非小细胞肺癌术后早期复发风险列线图模型的建立与验证

Construction and validation of a Nomogram model for postoperative early recurrence in patients with non-small cell lung cancer

  • 摘要:
    目的 探讨非小细胞肺癌(NSCLC)患者术后早期复发的风险因素, 并构建一种新的列线图模型。
    方法 回顾性分析2021年1—8月在安徽医科大学附属阜阳医院及安徽医科大学附属阜阳市人民医院接受手术治疗的236例NSCLC患者的临床病理资料,将所有患者按7∶3的比例随机分为建模组(n=165)与验证组(n=71)。采用单因素、多因素Cox回归分析筛选NSCLC术后早期复发的独立风险因素,并构建列线图模型。通过一致性指数(C-index)、校准曲线和受试者工作特征(ROC)曲线评价模型的预测能力。

++++++++++

请原样输出上面节选文本中从“非小细胞肺癌术后早期复发风险列线图模型的建立与验证”往下一直到“的风险因素, 并构建一种新的列线图模型。”的全部内容。

++++++++++

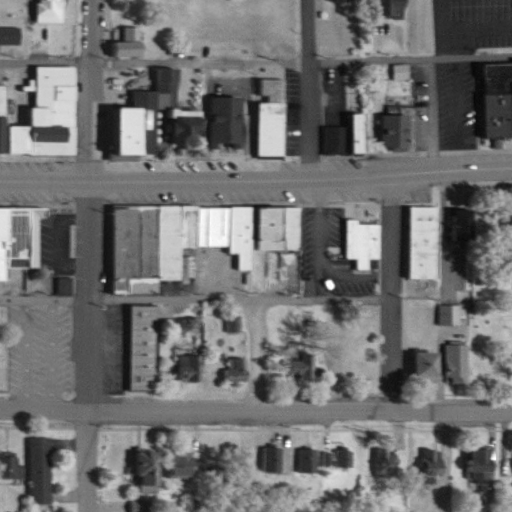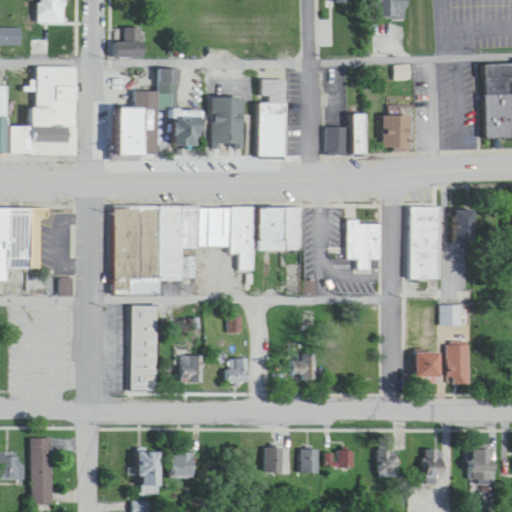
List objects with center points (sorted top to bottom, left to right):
building: (345, 1)
building: (388, 10)
building: (50, 11)
road: (115, 26)
building: (10, 36)
building: (130, 45)
road: (256, 54)
parking lot: (457, 69)
road: (79, 73)
road: (325, 73)
building: (402, 73)
road: (315, 85)
building: (495, 87)
road: (94, 88)
building: (499, 114)
building: (43, 115)
building: (158, 121)
building: (227, 123)
building: (271, 130)
building: (396, 133)
building: (359, 135)
building: (335, 142)
road: (256, 147)
road: (256, 172)
road: (264, 192)
building: (19, 225)
building: (193, 226)
building: (360, 229)
building: (425, 229)
building: (280, 230)
building: (19, 240)
building: (364, 244)
building: (425, 244)
building: (178, 245)
road: (324, 249)
road: (358, 250)
building: (68, 274)
road: (396, 283)
road: (407, 286)
building: (66, 287)
road: (383, 287)
road: (45, 291)
road: (244, 291)
building: (450, 303)
building: (195, 309)
building: (234, 311)
building: (142, 335)
building: (218, 343)
road: (33, 344)
parking lot: (51, 344)
road: (58, 344)
road: (91, 344)
road: (254, 345)
building: (144, 349)
building: (454, 349)
building: (422, 351)
building: (299, 353)
building: (188, 355)
building: (234, 357)
building: (459, 365)
building: (430, 366)
building: (303, 368)
building: (191, 370)
building: (237, 372)
road: (256, 381)
road: (45, 398)
road: (301, 400)
road: (256, 415)
building: (268, 446)
building: (337, 446)
building: (306, 447)
building: (428, 449)
building: (177, 451)
building: (385, 451)
building: (476, 452)
building: (9, 454)
building: (142, 455)
building: (38, 456)
building: (273, 459)
building: (309, 459)
building: (339, 459)
building: (389, 464)
building: (9, 465)
building: (182, 465)
building: (435, 466)
building: (483, 467)
building: (149, 468)
building: (41, 470)
building: (140, 506)
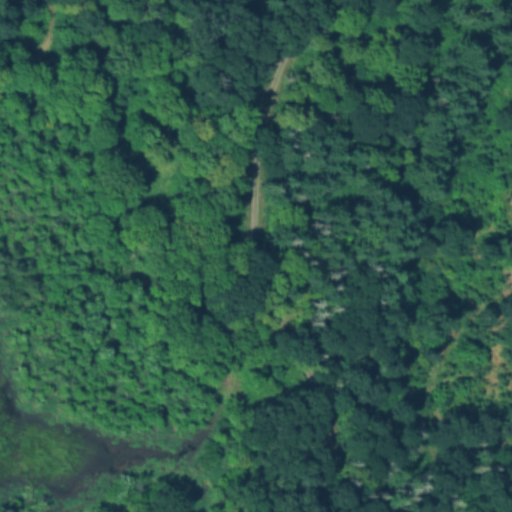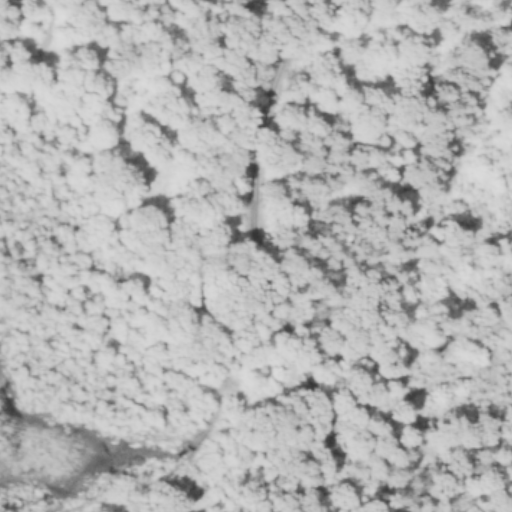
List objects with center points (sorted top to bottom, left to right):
road: (259, 262)
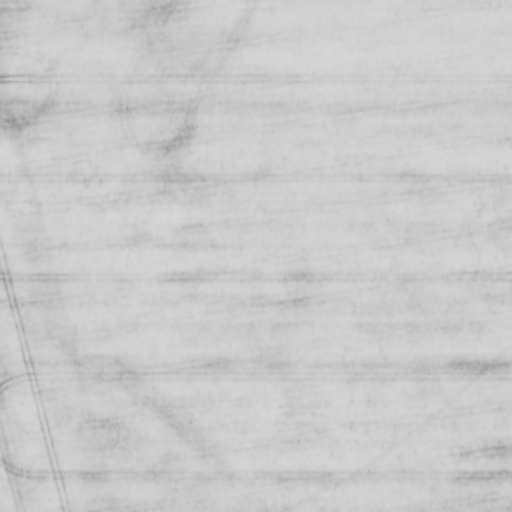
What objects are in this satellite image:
crop: (255, 256)
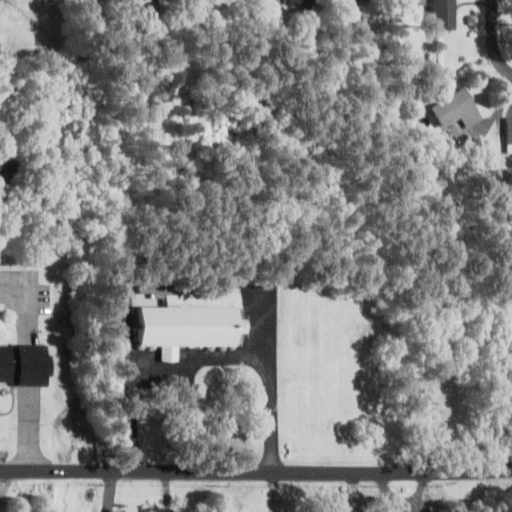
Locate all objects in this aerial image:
building: (292, 1)
building: (441, 13)
road: (494, 40)
building: (455, 109)
building: (455, 109)
building: (508, 135)
building: (508, 135)
building: (491, 175)
building: (185, 322)
building: (185, 322)
building: (23, 364)
building: (23, 364)
road: (256, 473)
building: (158, 509)
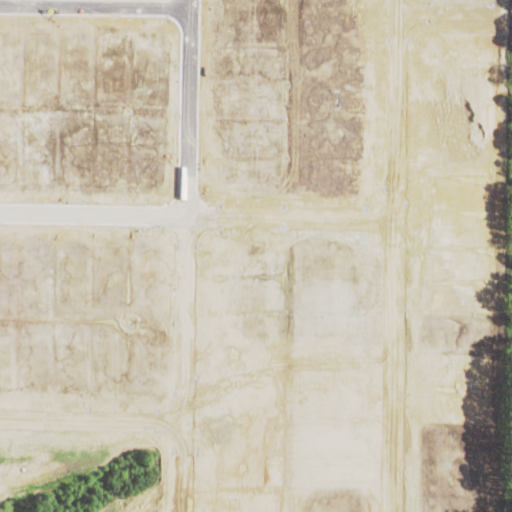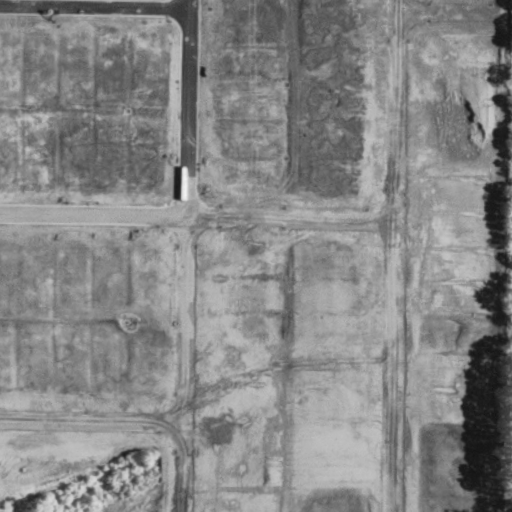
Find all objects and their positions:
road: (459, 6)
road: (94, 7)
road: (405, 109)
road: (188, 209)
road: (201, 214)
road: (92, 417)
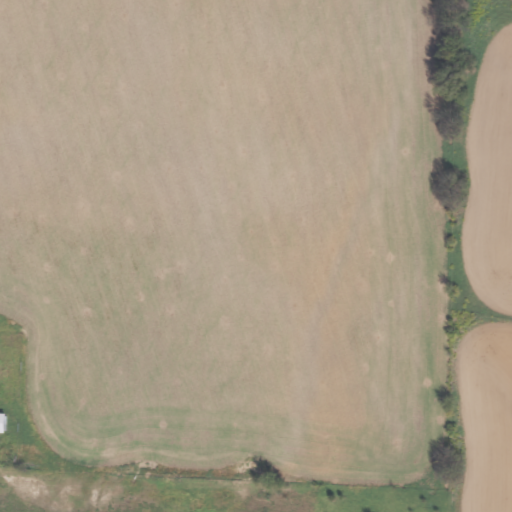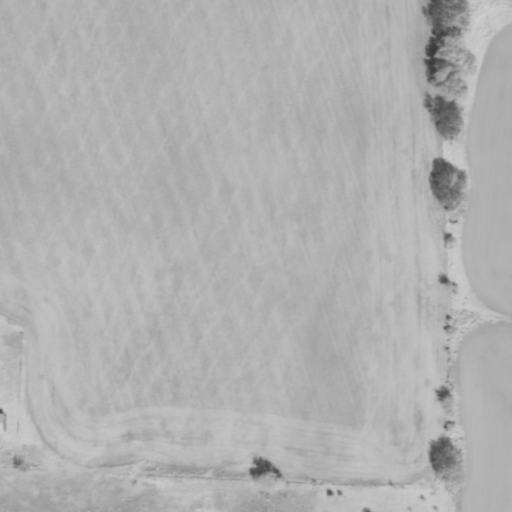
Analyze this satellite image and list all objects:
building: (3, 422)
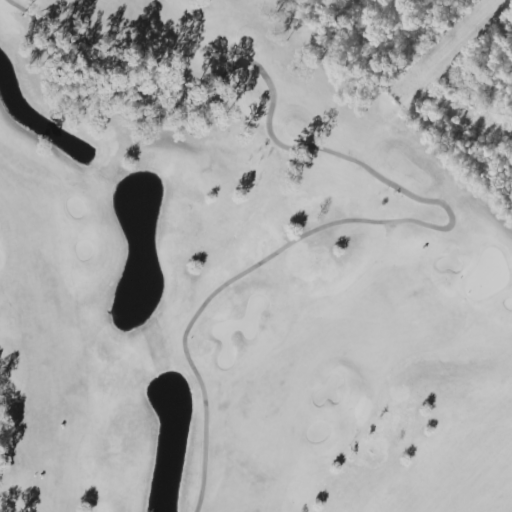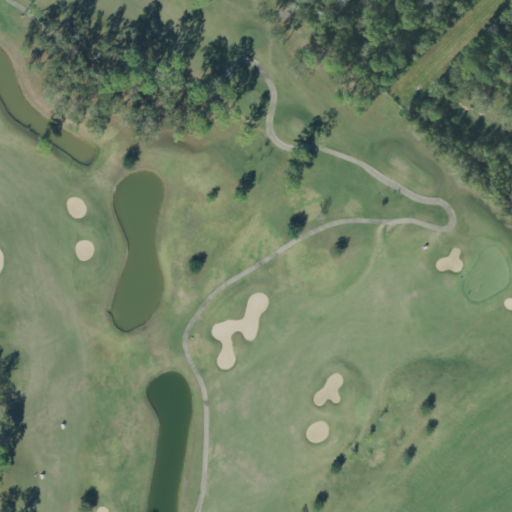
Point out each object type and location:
park: (250, 261)
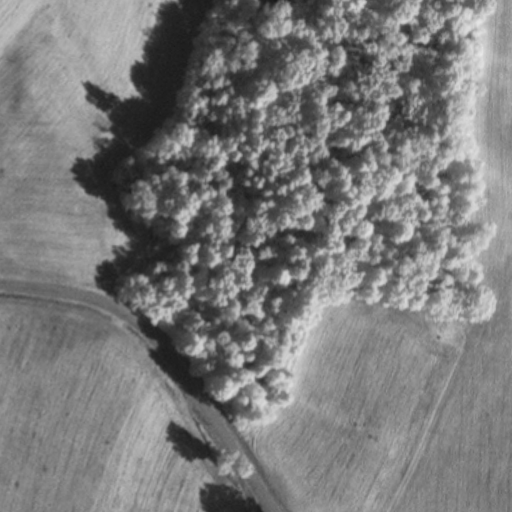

++++++++++

-- 练习作答 --
非小细胞肺癌术后早期复发风险列线图模型的建立与验证

Construction and validation of a Nomogram model for postoperative early recurrence in patients with non-small cell lung cancer

  • 摘要:
    目的 探讨非小细胞肺癌(NSCLC)患者术后早期复发的风险因素, 并构建一种新的列线图模型。